Quality Corner
February Highlights of Performance Improvement at SHC
Quality Improvement and Patient Safety Committee [QIPSC],
chaired by Joseph Hopkins, associate chief of staff
- Physician Leadership Projects
- Thirty percent of the 26 physician leadership trainees are doing academic projects, while the other 70 per cent are completing hospital-related projects in such areas as marketing or business plans, quality projects or development of new services.
- The program is rated a success and has been approved to be repeated next year.
- FMEA [Failure Mode and Effects Analysis] on PCA [Patient Controlled Analgesia] Pumps
- The multidisciplinary team achieved a dramatic improvement in the ability to ensure safe administration of patient controlled analgesia.
- Sources of potential errors have been removed.
- Cardiac Services Quality Report included discussions of:
- QI Initiatives
- Reduce mean ICU length of stay
- Reduce extubation time
- Reduce incidents of delirium, Afib and complications
- Continue to monitor CT surgery complication types – focusing on:
- Mediastinities infection rate
- Sternal wound infections
- Surgical site infections
- Pressure ulcers
- QI Initiatives
- H-CAHPS [Hospital Consumer Assessment of Healthcare Providers and Systems]
- To avoid cuts in Medicare reimbursement, hospitals will need to participate in this public-private initiative, which was created to uniformly measure and publicly report patients’ perspectives of their inpatient care.
- *Standardized surveys of patients’ experiences with ambulatory and inpatient care are being developed by the program. Results are expected to be released this summer.
- Medication Reconciliation
- An extensive education and promotion program is under way to remind physicians of the patient safety need to verify and ensure prescription drug verification and compliance.
- An RN has been assigned to review charts and to contact physicians to ensure that Medication Reconciliation checklists are completed.
- Communications
- All members of the health care team have a duty to advocate for the patient through the organizational chain of command whenever they are concerned that a patient’s condition is not being adequately addressed, or they have concerns about decisions being made in the care of the patient.

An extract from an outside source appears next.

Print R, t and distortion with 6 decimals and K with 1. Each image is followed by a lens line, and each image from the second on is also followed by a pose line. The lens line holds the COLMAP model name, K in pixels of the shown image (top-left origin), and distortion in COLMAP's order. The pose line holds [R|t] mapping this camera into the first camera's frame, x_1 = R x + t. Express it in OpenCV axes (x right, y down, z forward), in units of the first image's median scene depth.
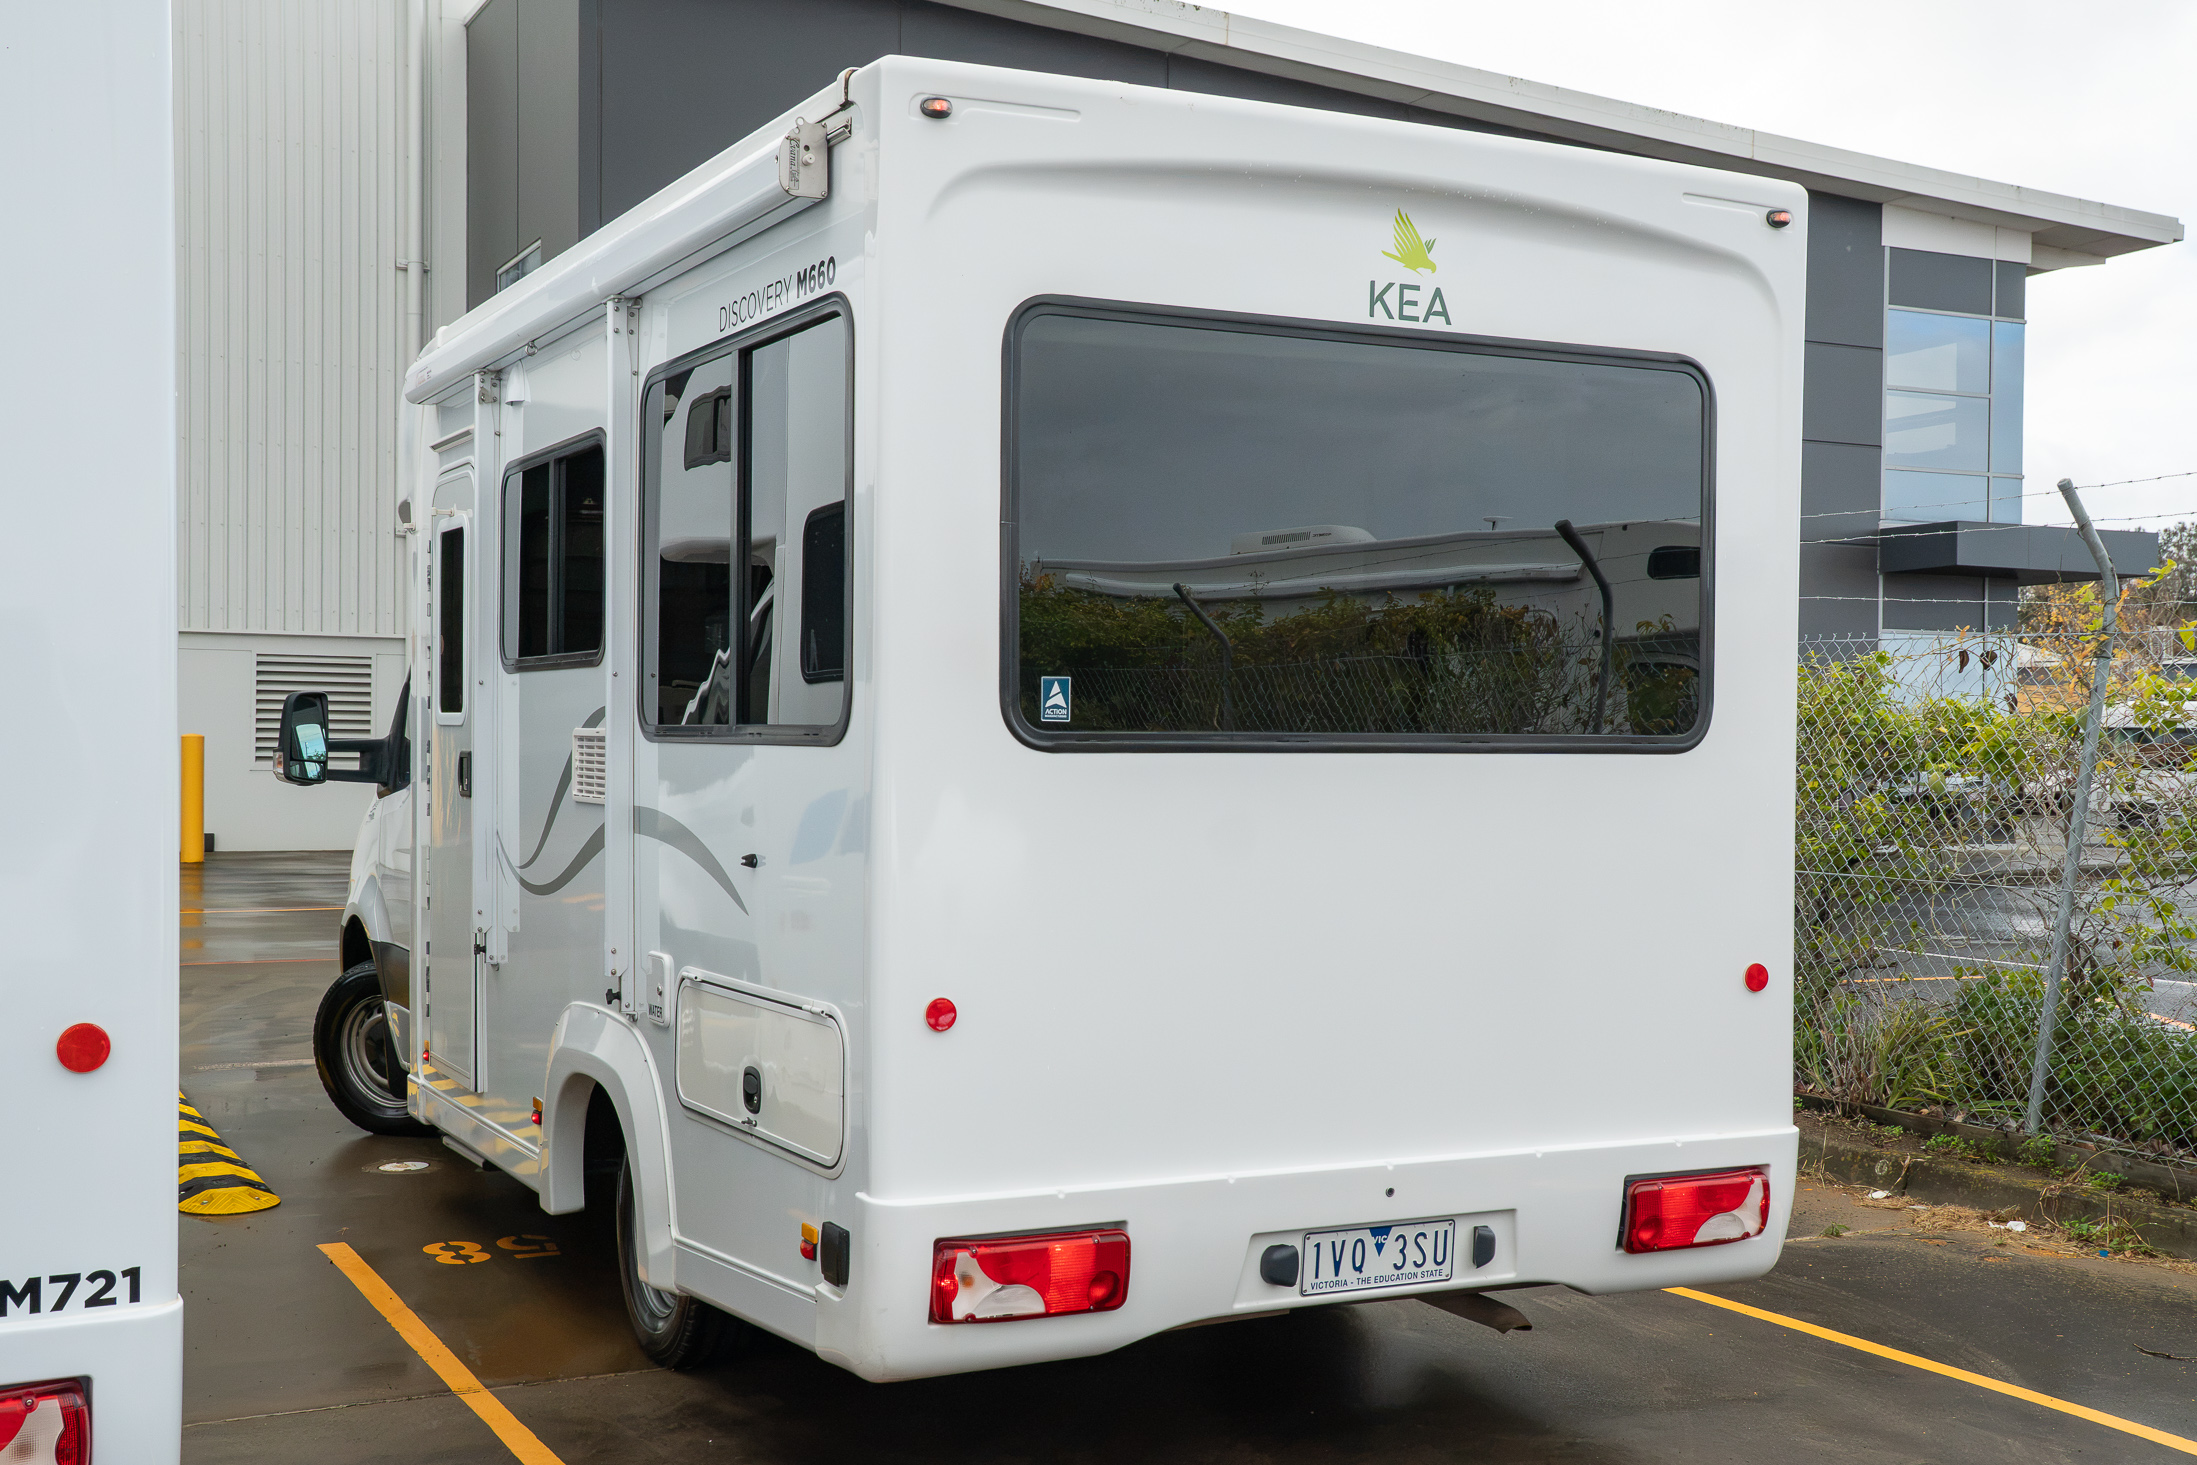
lens RADIAL K [[2483.2, 0, 1098.5], [0, 2483.2, 732.5], [0, 0, 1]] dist [0.021924, 0.024114]
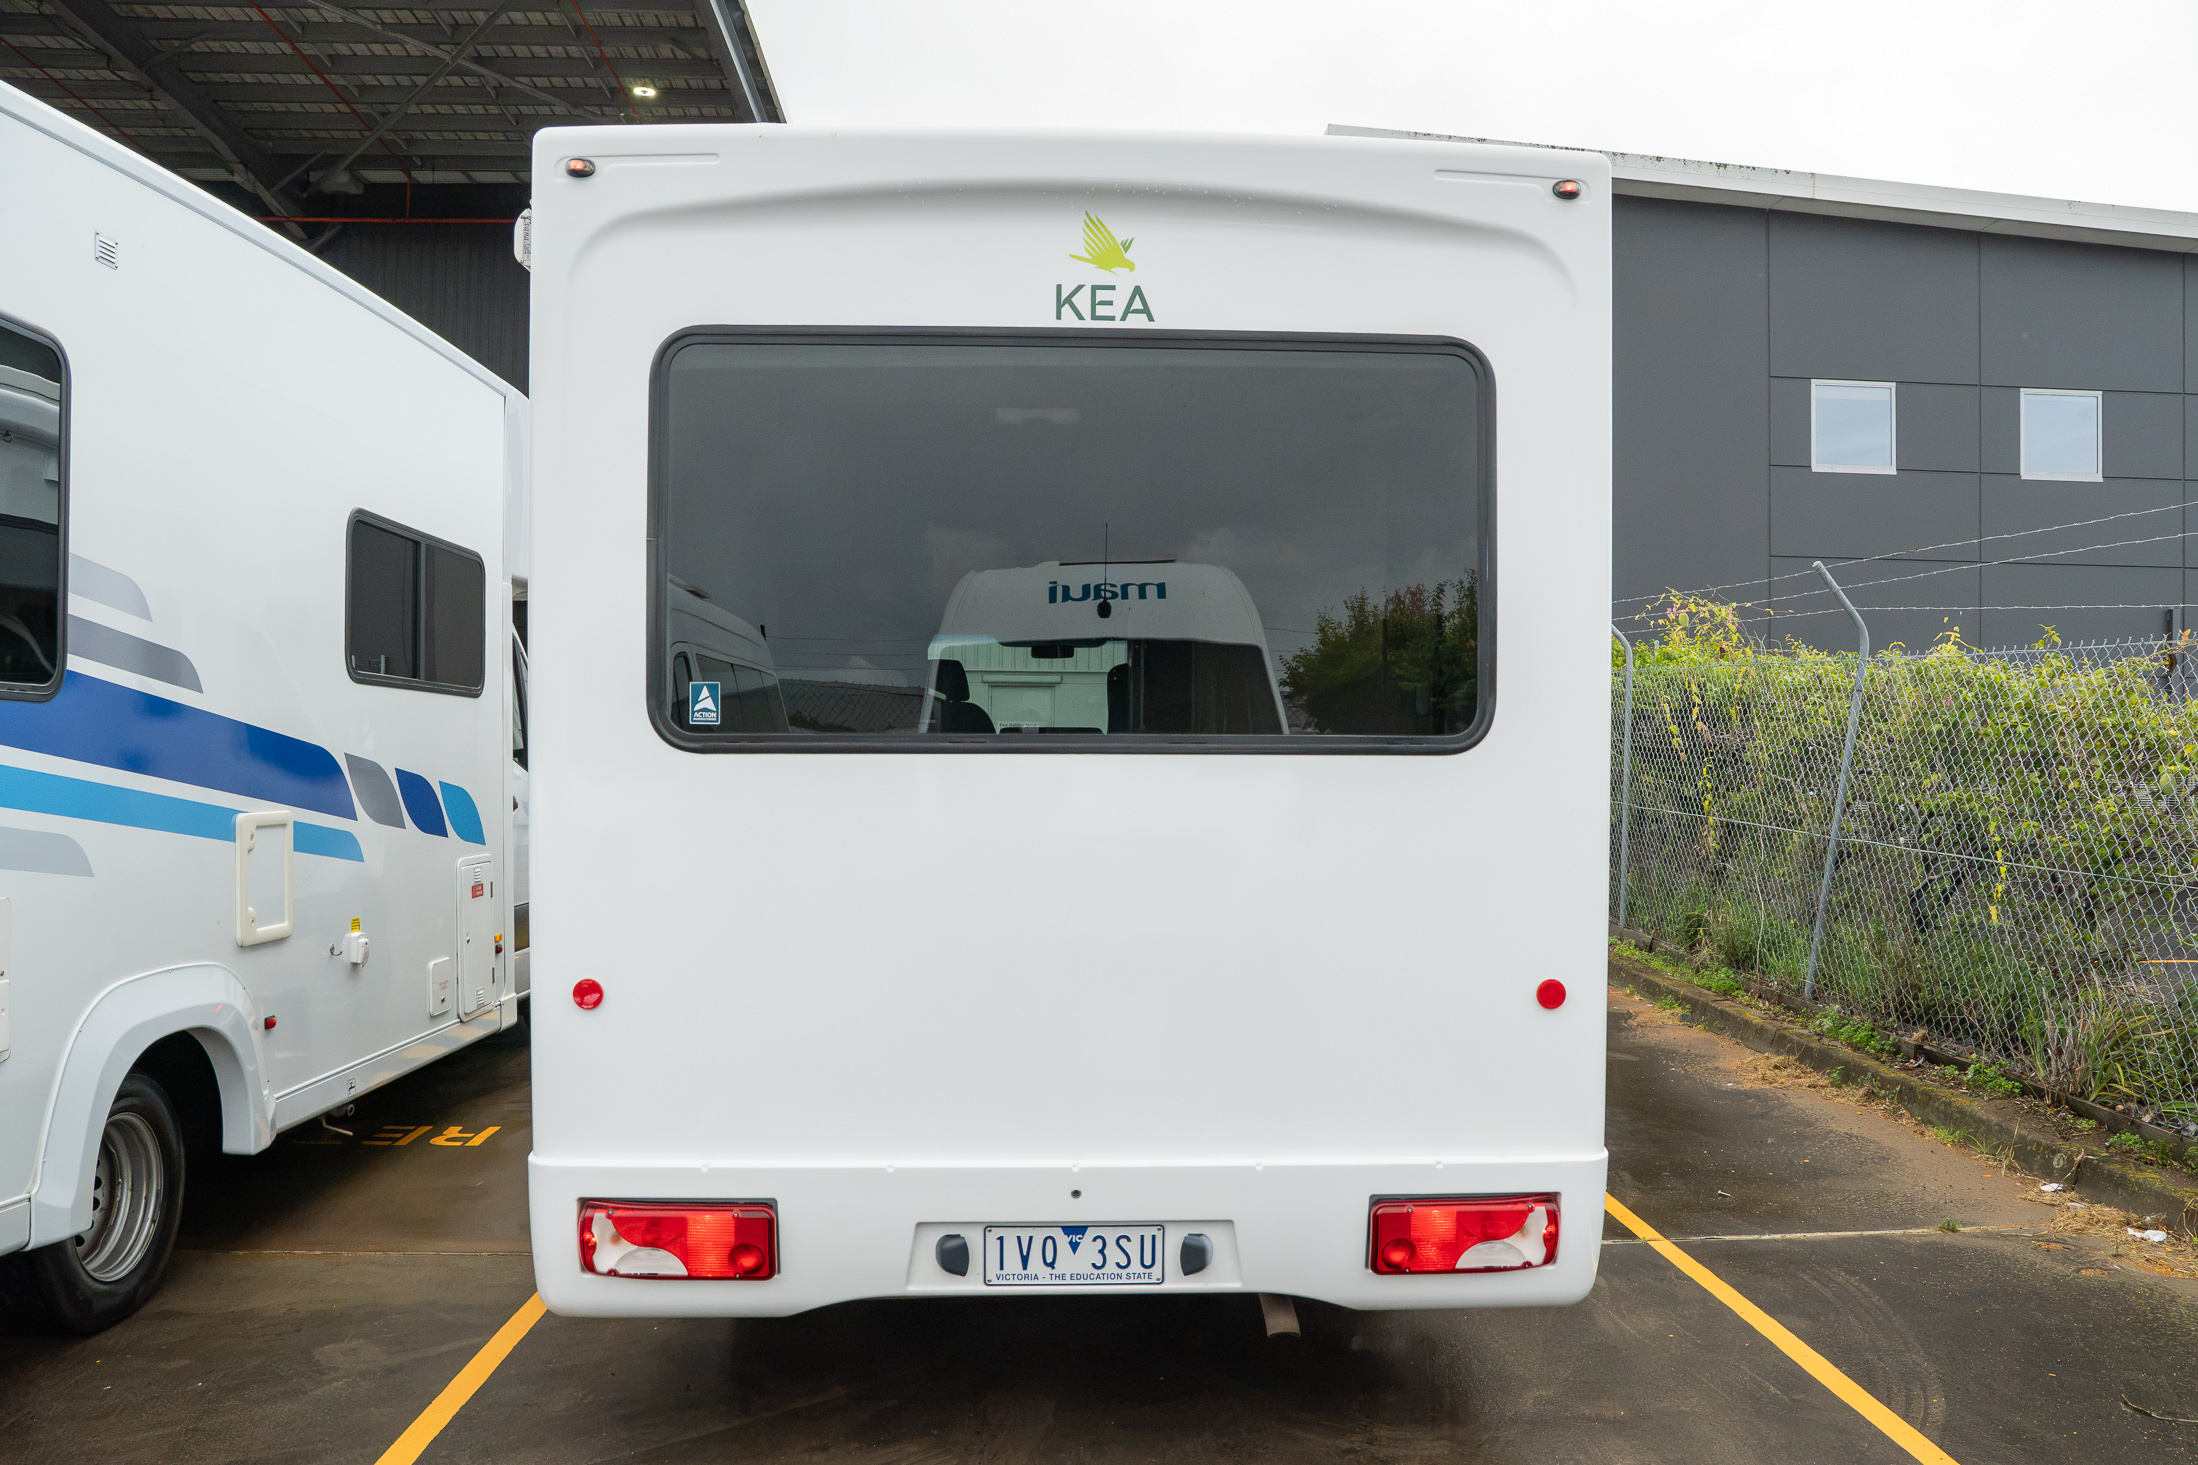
lens RADIAL K [[1751.6, 0, 1099.0], [0, 1751.6, 732.5], [0, 0, 1]] dist [-0.149614, 0.108064]
pose [[0.913141, -0.004409, -0.407620, 0.405890], [0.002406, 0.999982, -0.005428, 0.003321], [0.407637, 0.003975, 0.913135, 0.362813]]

- Clinical and administrative lines of authority are established to ensure effective conflict resolution in patient care situations. The chain of command should follow:
- 1. Immediate supervisor
- 2. If unresolved, the individual should speak to the supervisor’s manager, and from there, up the chain of command as necessary.
- 3. The final authority on the chain of command is the Chief of Staff or his/her designee.
- SHC has a draft policy on Chain of Command that needs to be finalized before implementation.
- All medical staff members are asked to remind house staff members of the importance to rapidly move up the chain-of-command to senior residents, fellows and attending physicians whenever there is uncertainty about a patient’s condition or management.